Hopeton is an unincorporated community and Census designated place in Woods County, Oklahoma, United States. As of the 2020 census, Hopeton had a population of 22. Hopeton is located along U.S. Route 281, 8 mi south of Alva.
==History==
Hopeton has a post office, with ZIP code 73746.

In 1983, the Hopeton bank was robbed by two armed suspects who fired no shots and caused no injuries. They took less than $7,500 in cash and were arrested within one hour.

A historic one-room schoolhouse is located at the north end of Hopeton.

==Demographics==
Hopeton's ACS estimated population in 2021 was 39 people.

Historical population
| Census | Pop. | Note | %± |
| 2020 | 22 |  | — |
U.S. Decennial Census

===2020 census===
As of the 2020 census, Hopeton had a population of 22. The median age was 34.7 years. 13.6% of residents were under the age of 18 and 13.6% of residents were 65 years of age or older. For every 100 females there were 144.4 males, and for every 100 females age 18 and over there were 137.5 males age 18 and over.

0.0% of residents lived in urban areas, while 100.0% lived in rural areas.

There were 6 households in Hopeton, of which 0.0% had children under the age of 18 living in them. Of all households, 0.0% were married-couple households, 0.0% were households with a male householder and no spouse or partner present, and 100.0% were households with a female householder and no spouse or partner present. About 50.0% of all households were made up of individuals and 16.7% had someone living alone who was 65 years of age or older.

There were 19 housing units, of which 68.4% were vacant.

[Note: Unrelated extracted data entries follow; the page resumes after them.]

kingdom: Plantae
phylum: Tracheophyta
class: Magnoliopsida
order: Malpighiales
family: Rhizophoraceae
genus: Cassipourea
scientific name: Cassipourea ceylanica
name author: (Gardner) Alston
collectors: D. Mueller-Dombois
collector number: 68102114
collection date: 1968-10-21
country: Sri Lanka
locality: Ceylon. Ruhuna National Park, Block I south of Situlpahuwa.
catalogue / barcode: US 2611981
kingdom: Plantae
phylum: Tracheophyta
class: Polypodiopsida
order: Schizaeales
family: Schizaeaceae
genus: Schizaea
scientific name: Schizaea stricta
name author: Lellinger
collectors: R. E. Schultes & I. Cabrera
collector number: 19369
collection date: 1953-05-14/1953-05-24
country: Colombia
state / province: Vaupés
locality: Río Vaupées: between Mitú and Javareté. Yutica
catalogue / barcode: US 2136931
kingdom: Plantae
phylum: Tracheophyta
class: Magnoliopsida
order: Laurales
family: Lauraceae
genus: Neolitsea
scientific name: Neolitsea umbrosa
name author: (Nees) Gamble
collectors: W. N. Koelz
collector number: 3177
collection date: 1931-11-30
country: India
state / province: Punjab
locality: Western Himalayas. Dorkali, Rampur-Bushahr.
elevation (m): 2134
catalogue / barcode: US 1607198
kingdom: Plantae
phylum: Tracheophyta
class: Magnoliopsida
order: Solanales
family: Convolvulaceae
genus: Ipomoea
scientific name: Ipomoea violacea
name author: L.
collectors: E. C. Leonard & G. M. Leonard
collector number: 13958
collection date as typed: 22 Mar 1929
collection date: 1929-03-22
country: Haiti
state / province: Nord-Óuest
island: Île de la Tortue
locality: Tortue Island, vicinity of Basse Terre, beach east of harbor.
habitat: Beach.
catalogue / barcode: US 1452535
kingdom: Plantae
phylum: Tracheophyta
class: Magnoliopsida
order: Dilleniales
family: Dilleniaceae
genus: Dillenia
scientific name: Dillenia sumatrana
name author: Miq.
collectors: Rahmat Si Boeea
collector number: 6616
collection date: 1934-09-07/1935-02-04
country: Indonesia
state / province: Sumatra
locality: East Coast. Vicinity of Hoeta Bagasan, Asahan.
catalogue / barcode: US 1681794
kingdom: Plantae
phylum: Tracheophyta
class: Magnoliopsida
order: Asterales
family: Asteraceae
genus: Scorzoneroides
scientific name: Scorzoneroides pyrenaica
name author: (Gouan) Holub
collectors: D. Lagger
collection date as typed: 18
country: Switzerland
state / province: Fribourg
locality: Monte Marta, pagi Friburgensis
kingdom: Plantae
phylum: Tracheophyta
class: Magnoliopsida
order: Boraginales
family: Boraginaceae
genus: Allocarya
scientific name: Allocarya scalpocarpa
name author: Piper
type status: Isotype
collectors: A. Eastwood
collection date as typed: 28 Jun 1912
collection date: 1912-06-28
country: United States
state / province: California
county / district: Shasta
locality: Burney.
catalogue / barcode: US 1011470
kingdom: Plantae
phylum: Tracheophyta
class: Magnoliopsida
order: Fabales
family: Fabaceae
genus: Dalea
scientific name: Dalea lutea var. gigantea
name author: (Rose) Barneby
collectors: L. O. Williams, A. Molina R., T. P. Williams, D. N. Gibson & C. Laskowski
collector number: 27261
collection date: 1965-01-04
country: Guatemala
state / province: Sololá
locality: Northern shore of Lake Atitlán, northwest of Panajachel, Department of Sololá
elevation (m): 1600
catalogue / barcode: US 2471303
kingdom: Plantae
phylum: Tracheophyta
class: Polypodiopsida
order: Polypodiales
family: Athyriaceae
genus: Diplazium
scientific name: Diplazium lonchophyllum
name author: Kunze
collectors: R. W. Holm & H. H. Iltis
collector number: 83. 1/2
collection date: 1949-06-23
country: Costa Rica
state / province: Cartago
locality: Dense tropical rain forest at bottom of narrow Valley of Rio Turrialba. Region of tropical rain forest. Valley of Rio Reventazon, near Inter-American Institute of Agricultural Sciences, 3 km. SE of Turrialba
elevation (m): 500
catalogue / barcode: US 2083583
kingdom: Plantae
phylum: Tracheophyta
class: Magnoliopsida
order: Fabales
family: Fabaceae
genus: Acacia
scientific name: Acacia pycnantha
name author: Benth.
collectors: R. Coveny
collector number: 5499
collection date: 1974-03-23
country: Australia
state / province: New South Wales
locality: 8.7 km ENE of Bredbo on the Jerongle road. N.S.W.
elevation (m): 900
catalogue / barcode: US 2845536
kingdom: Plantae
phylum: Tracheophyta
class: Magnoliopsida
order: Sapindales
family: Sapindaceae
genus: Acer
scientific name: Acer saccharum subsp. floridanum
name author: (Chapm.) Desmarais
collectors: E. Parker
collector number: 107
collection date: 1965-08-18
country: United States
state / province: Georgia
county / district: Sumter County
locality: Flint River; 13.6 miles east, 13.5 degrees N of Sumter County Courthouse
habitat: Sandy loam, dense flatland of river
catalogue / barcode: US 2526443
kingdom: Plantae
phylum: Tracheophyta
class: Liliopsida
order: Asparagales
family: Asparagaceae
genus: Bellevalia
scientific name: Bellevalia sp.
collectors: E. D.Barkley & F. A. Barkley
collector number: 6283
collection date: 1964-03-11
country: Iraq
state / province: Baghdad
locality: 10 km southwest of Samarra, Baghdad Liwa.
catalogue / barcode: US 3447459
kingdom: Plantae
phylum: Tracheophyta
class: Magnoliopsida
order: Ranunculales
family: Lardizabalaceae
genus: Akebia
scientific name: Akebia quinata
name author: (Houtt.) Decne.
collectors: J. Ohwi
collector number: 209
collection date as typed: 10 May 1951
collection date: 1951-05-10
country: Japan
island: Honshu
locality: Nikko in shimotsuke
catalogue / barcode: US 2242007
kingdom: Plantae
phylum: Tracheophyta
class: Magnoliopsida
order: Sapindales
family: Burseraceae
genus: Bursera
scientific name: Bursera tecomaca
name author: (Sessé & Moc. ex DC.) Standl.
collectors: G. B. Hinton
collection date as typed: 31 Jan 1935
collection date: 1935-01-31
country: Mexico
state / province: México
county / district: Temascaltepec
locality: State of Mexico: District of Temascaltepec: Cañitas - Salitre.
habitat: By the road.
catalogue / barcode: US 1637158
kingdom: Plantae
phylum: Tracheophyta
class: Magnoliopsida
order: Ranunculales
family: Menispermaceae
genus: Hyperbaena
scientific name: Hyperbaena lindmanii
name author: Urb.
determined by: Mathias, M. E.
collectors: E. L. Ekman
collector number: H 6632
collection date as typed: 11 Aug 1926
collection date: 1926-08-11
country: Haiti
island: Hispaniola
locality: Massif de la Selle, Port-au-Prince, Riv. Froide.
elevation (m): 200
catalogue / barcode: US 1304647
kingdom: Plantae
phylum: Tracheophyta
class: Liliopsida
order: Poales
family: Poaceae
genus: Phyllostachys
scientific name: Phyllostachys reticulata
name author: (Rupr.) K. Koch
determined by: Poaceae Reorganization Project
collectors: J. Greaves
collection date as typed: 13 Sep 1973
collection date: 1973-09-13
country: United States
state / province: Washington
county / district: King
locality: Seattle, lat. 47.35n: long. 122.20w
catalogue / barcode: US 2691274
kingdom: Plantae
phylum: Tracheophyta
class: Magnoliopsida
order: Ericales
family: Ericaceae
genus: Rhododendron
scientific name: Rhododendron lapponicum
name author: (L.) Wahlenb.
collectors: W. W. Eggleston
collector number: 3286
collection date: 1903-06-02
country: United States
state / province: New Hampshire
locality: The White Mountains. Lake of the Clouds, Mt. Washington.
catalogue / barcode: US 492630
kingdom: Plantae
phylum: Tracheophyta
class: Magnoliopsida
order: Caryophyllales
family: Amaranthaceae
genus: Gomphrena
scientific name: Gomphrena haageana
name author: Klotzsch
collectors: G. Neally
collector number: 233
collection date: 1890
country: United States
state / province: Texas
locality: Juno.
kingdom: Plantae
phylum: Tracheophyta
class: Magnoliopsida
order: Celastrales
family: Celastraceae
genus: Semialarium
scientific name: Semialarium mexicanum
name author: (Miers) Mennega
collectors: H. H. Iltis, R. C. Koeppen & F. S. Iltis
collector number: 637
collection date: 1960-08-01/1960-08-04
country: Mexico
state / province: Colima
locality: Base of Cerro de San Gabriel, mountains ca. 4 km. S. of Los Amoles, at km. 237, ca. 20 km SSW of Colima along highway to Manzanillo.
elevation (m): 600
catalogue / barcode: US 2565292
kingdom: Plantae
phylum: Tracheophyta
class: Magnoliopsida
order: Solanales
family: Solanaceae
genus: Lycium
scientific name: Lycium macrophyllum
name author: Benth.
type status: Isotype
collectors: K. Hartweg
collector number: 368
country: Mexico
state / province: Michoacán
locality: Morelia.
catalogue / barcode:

The homeowner vacancy rate was 0.0% and the rental vacancy rate was 14.3%.

Racial composition as of the 2020 census
| Race | Number | Percent |
|---|---|---|
| White | 22 | 100.0% |
| Black or African American | 0 | 0.0% |
| American Indian and Alaska Native | 0 | 0.0% |
| Asian | 0 | 0.0% |
| Native Hawaiian and Other Pacific Islander | 0 | 0.0% |
| Some other race | 0 | 0.0% |
| Two or more races | 0 | 0.0% |
| Hispanic or Latino (of any race) | 0 | 0.0% |

==Economy==
Hopeton State Bank is an independently-owned bank located in Hopeton, chartered in 1919.

The Farmers Cooperative Association of Alva operates a seasonal grain elevator in Hopeton. It is located along the BNSF railway tracks on the Avard Subdivision.